[Extracted data entries]
________
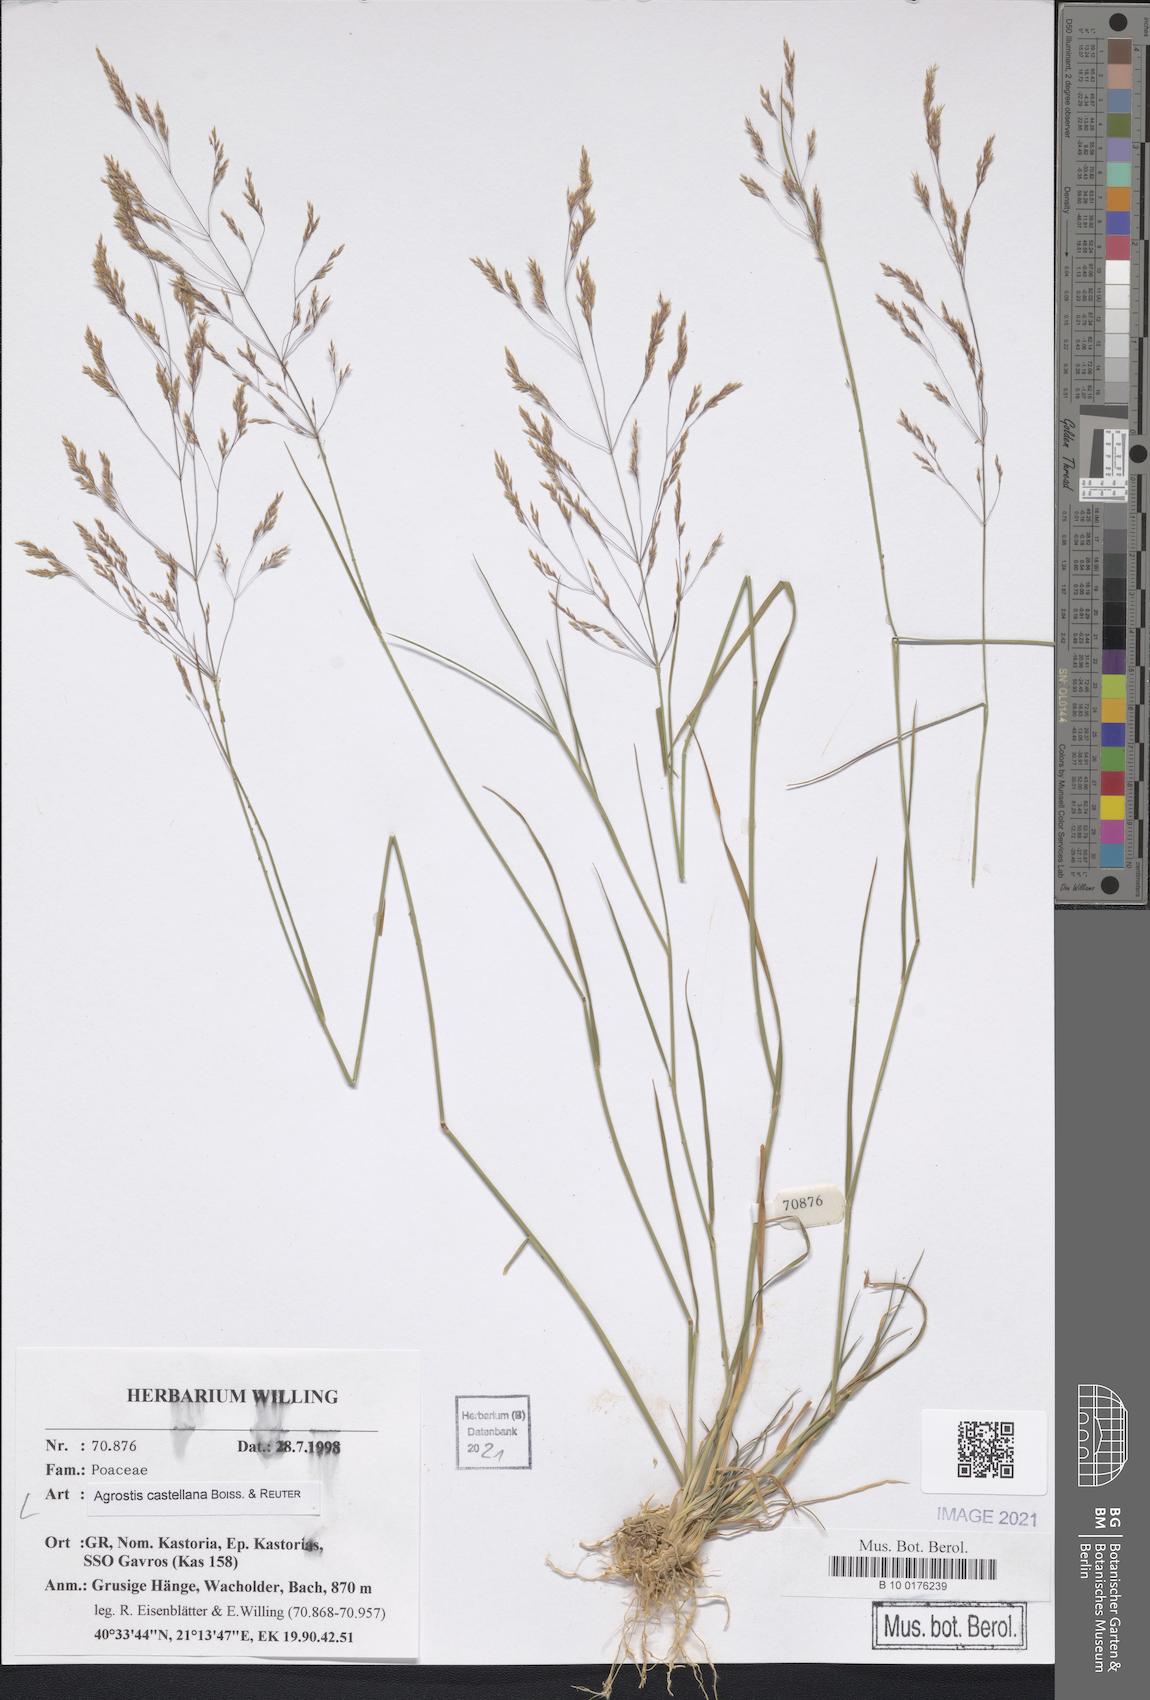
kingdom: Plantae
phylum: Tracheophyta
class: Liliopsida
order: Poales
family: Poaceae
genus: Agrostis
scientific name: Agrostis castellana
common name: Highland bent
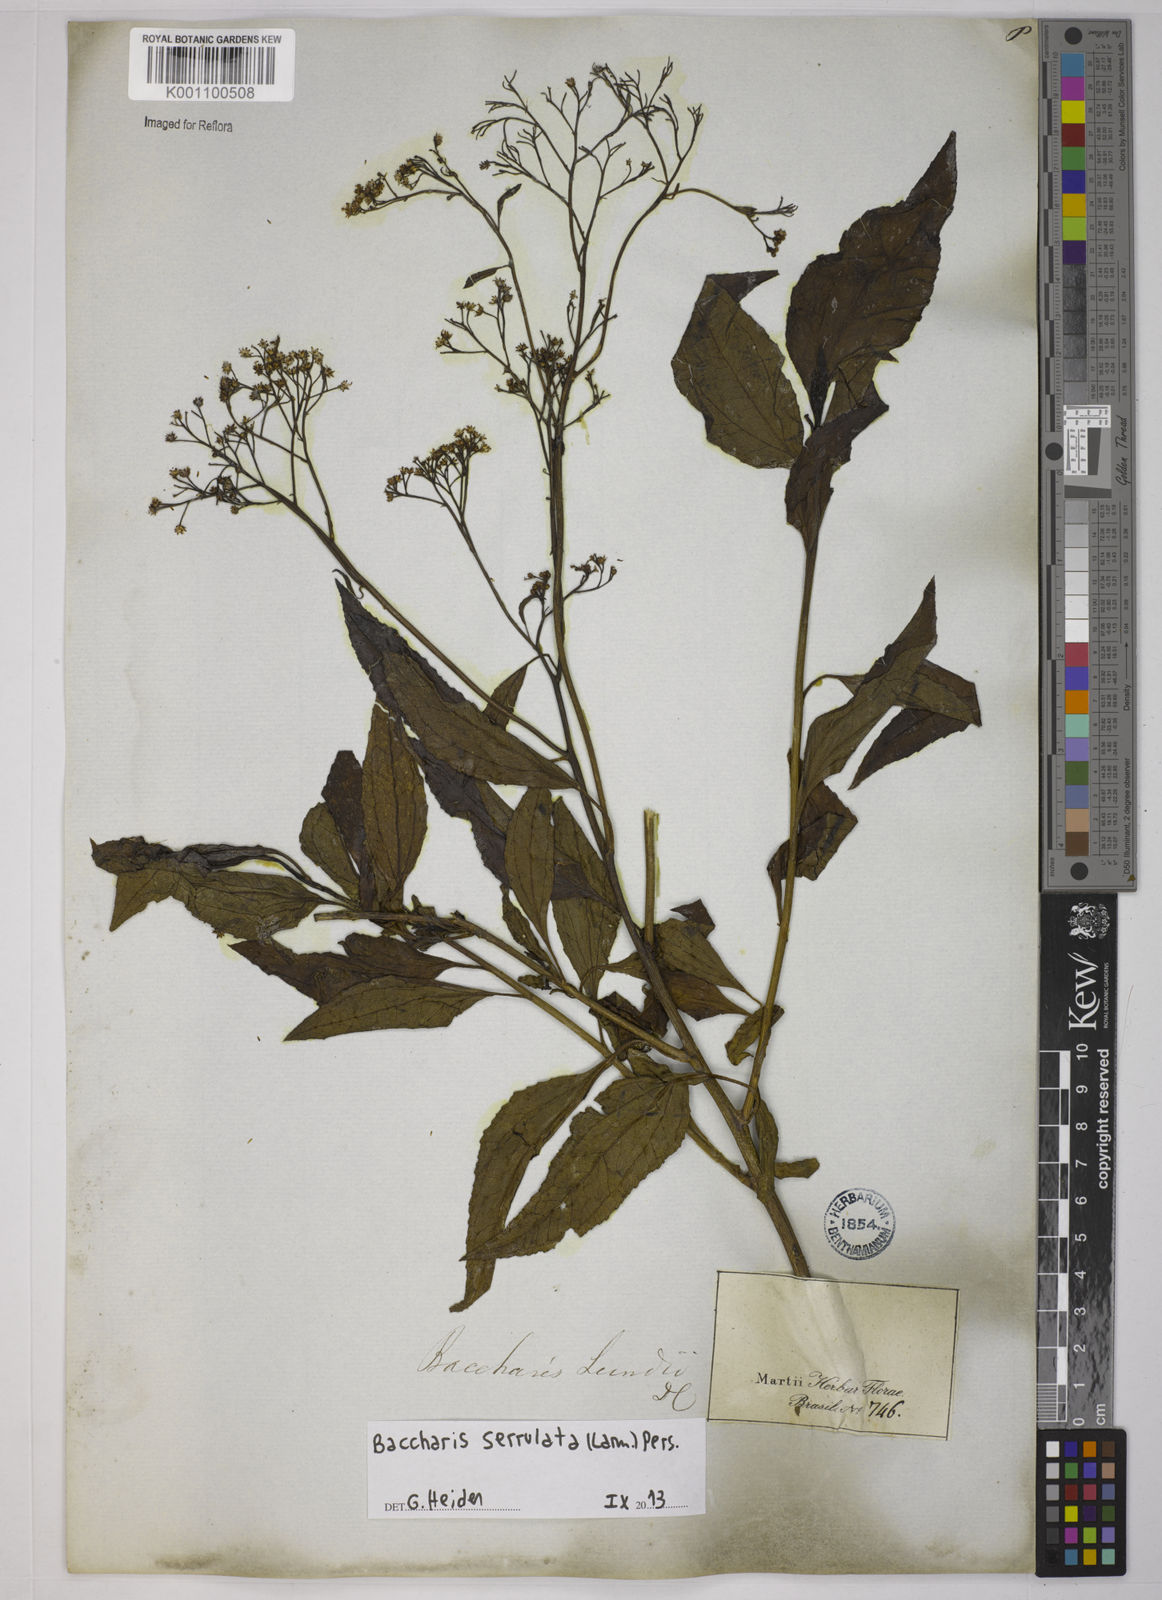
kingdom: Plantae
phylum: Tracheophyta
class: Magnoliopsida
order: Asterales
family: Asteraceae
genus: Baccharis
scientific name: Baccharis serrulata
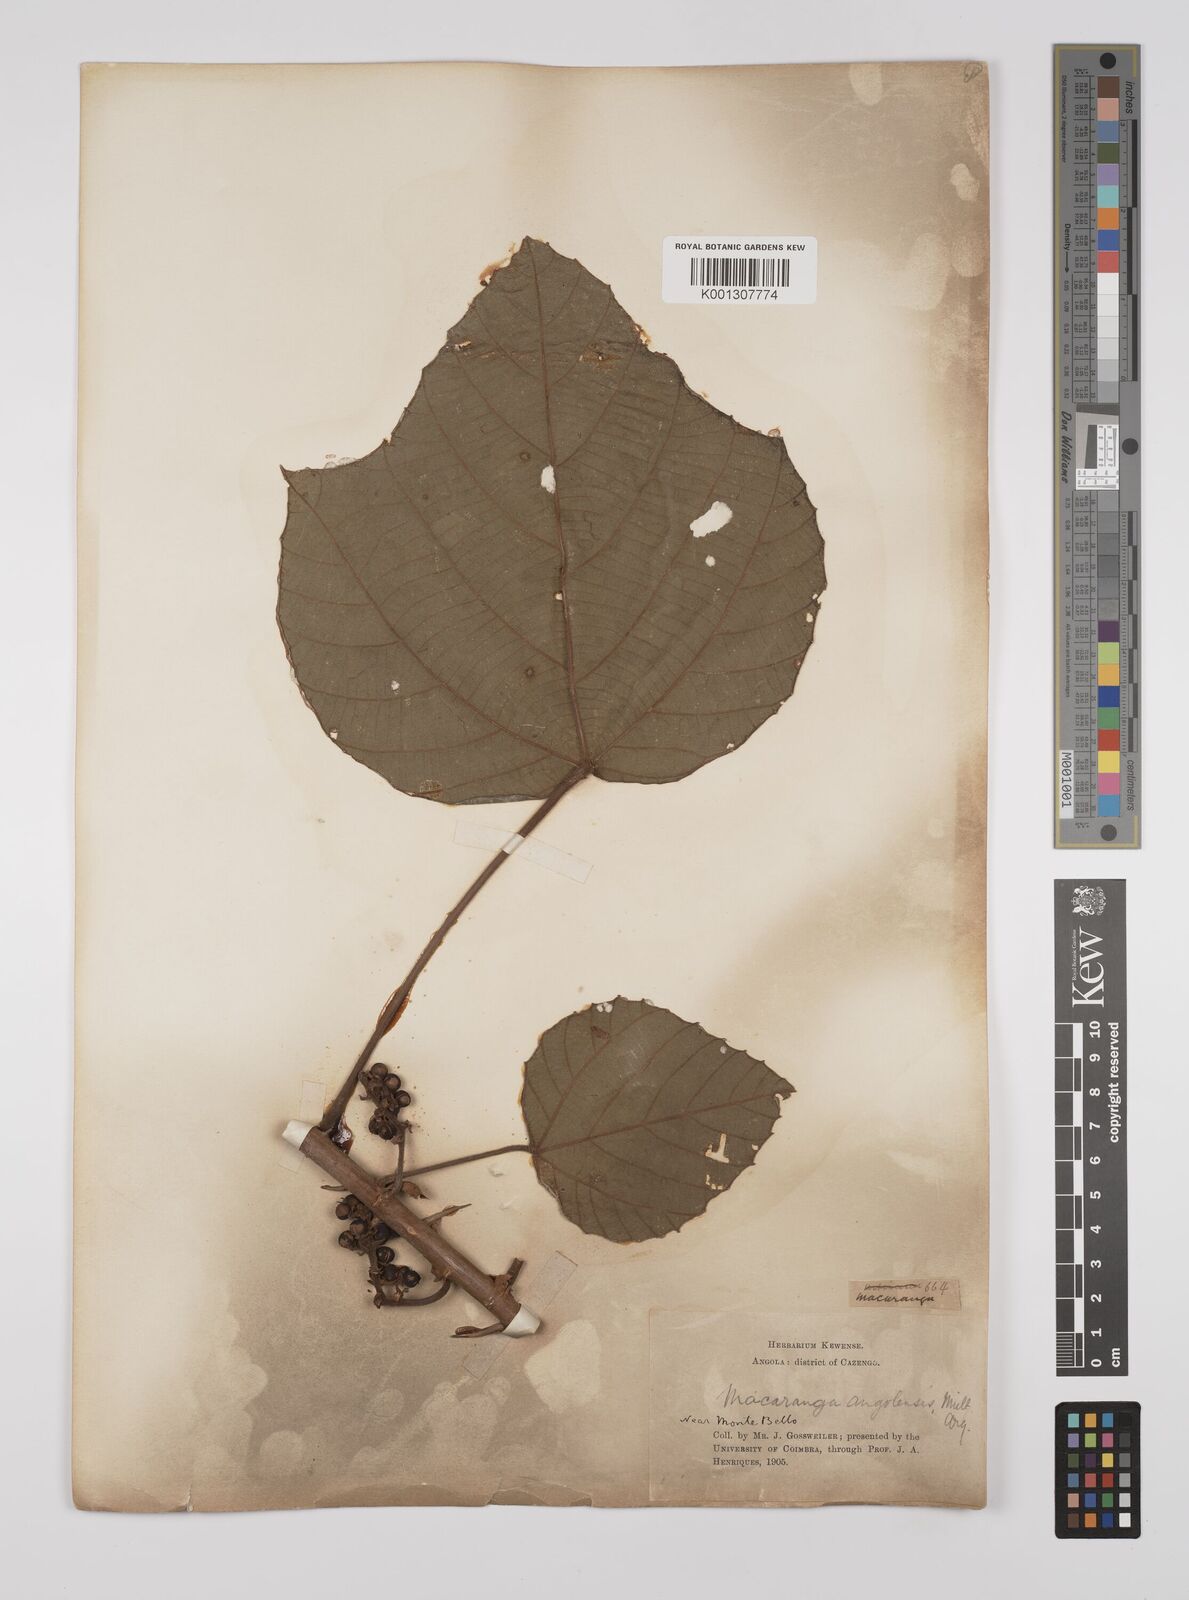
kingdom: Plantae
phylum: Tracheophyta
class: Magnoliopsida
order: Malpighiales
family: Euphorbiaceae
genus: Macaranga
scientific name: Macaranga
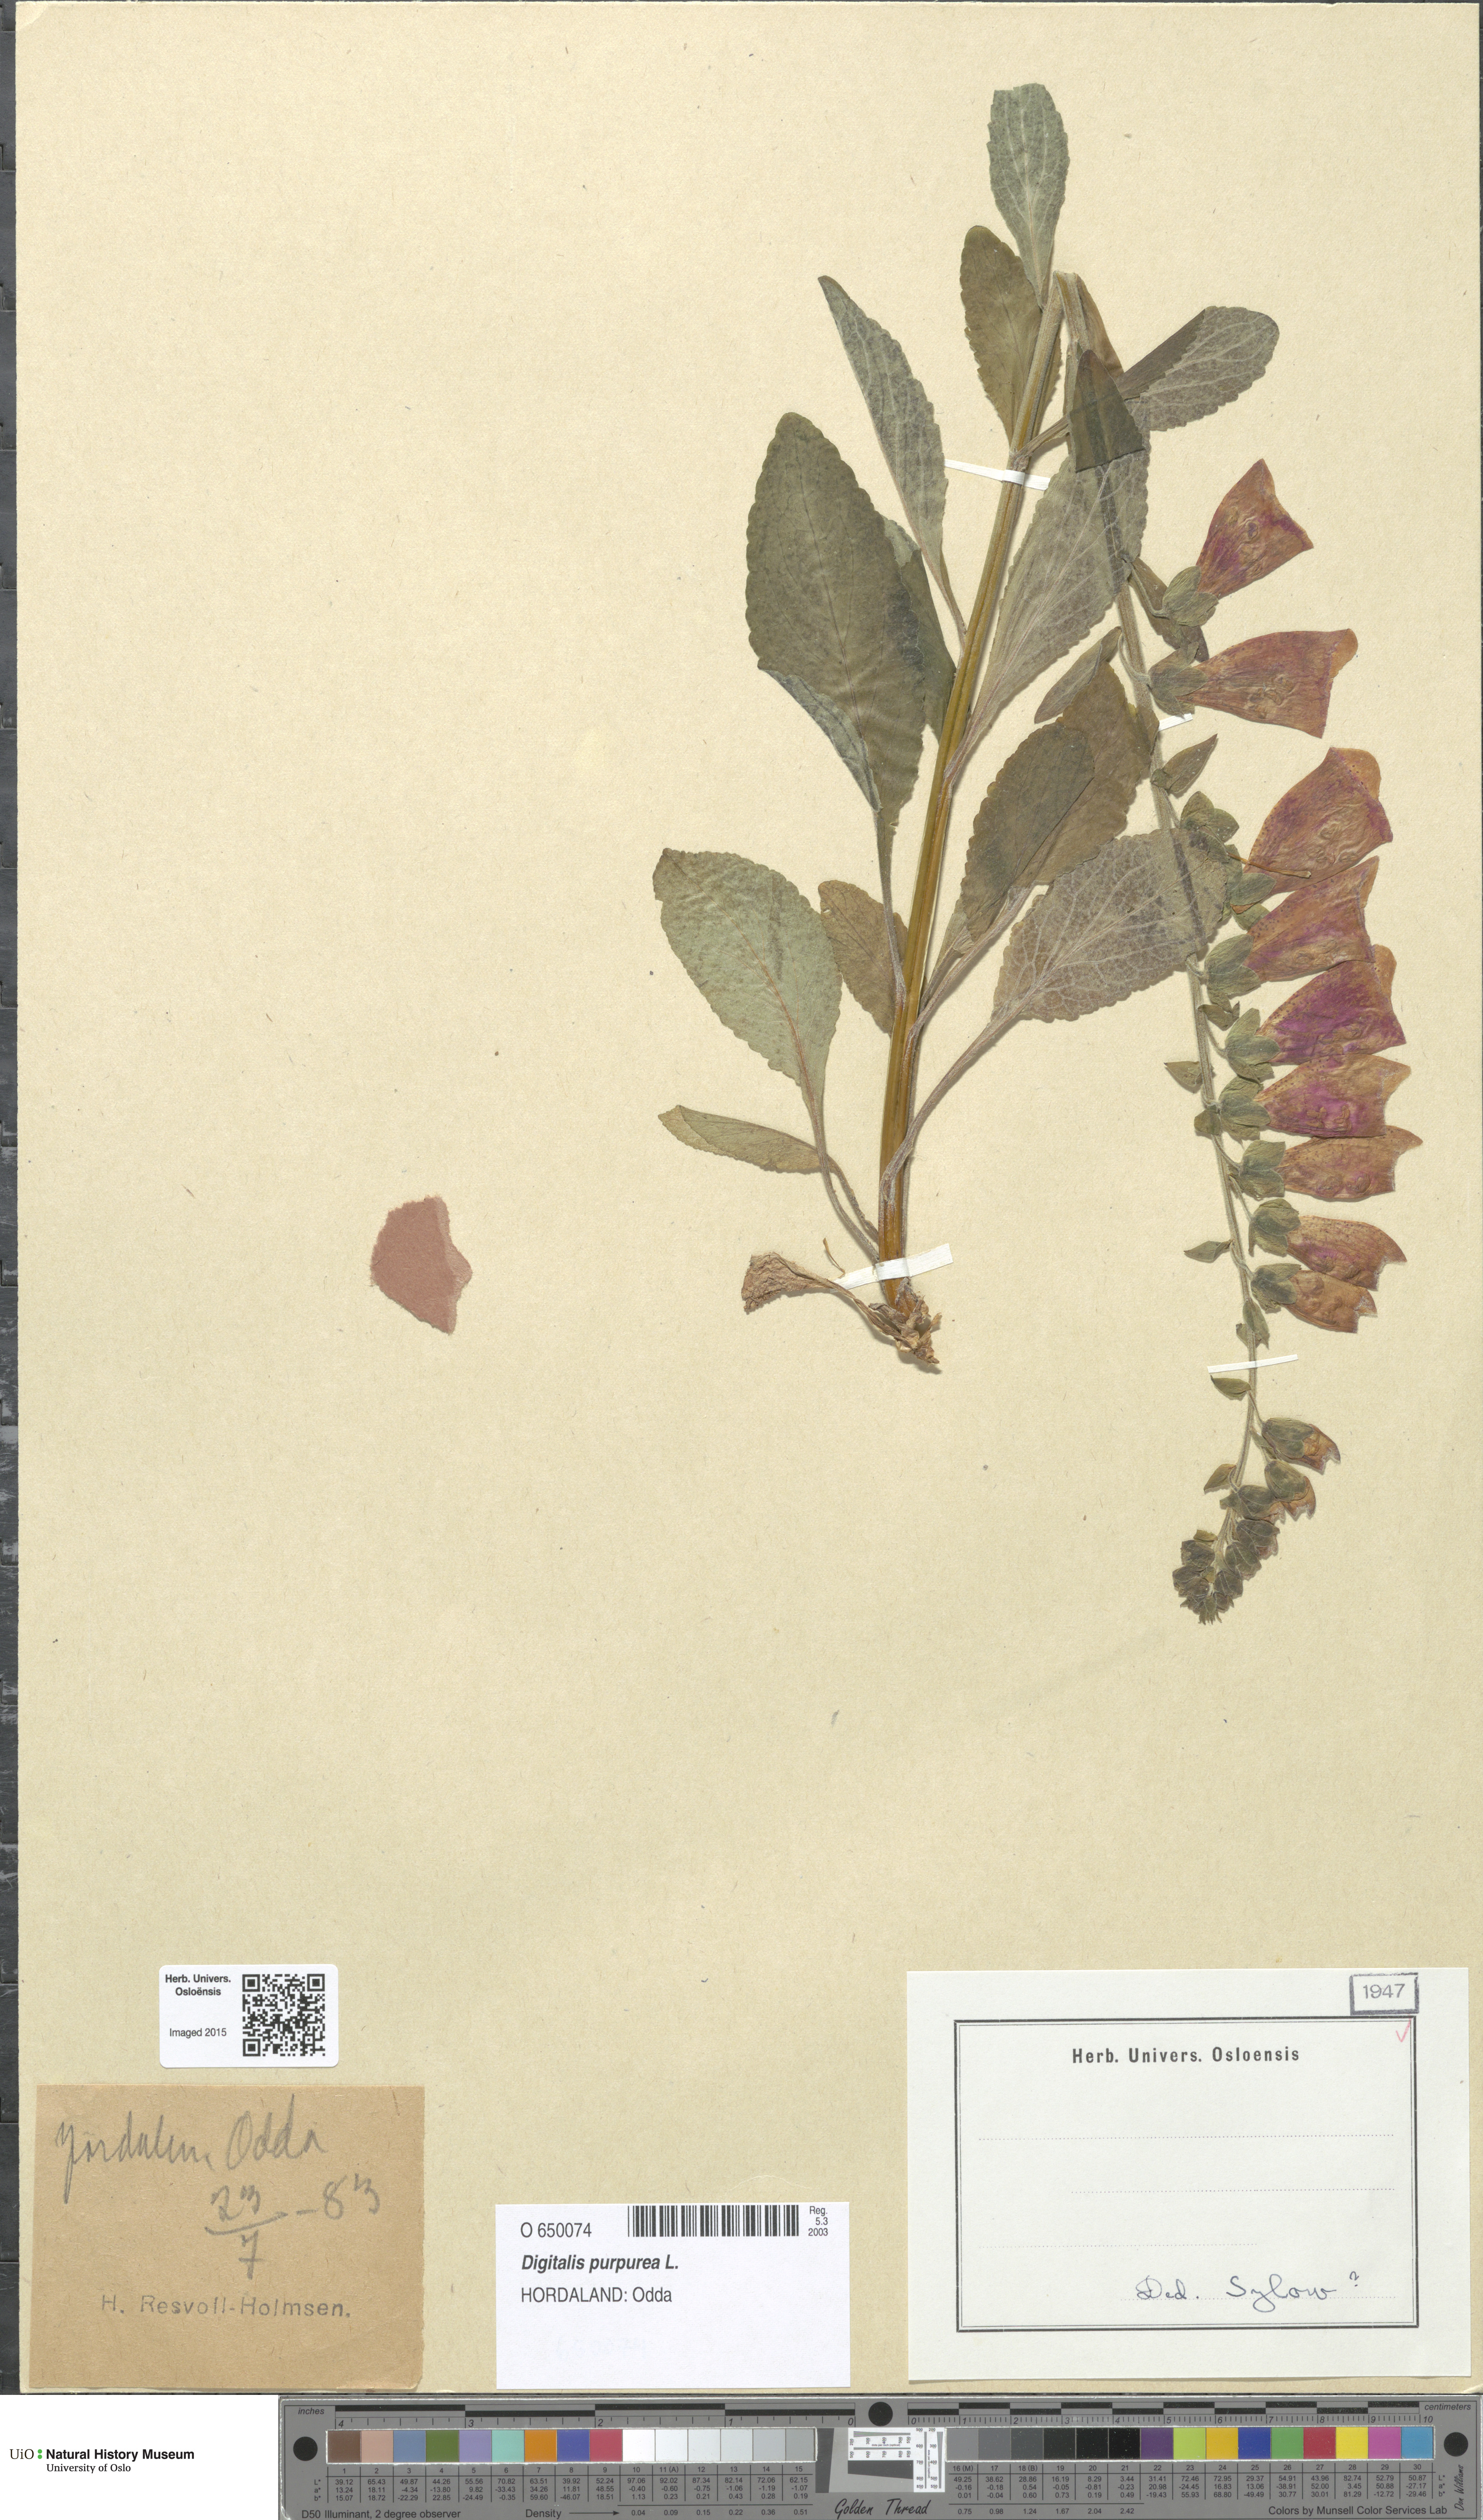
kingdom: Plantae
________
== INSTRUCTIONS FOR THE TASK ==
Write out every line of the rows above word for word, leaving out the pictures.

== RESPONSE TO THE EXERCISE ==
kingdom: Plantae
phylum: Tracheophyta
class: Liliopsida
order: Poales
family: Poaceae
genus: Agrostis
scientific name: Agrostis castellana
common name: Highland bent
kingdom: Plantae
phylum: Tracheophyta
class: Magnoliopsida
order: Asterales
family: Asteraceae
genus: Baccharis
scientific name: Baccharis serrulata
kingdom: Plantae
phylum: Tracheophyta
class: Magnoliopsida
order: Malpighiales
family: Euphorbiaceae
genus: Macaranga
scientific name: Macaranga
kingdom: Plantae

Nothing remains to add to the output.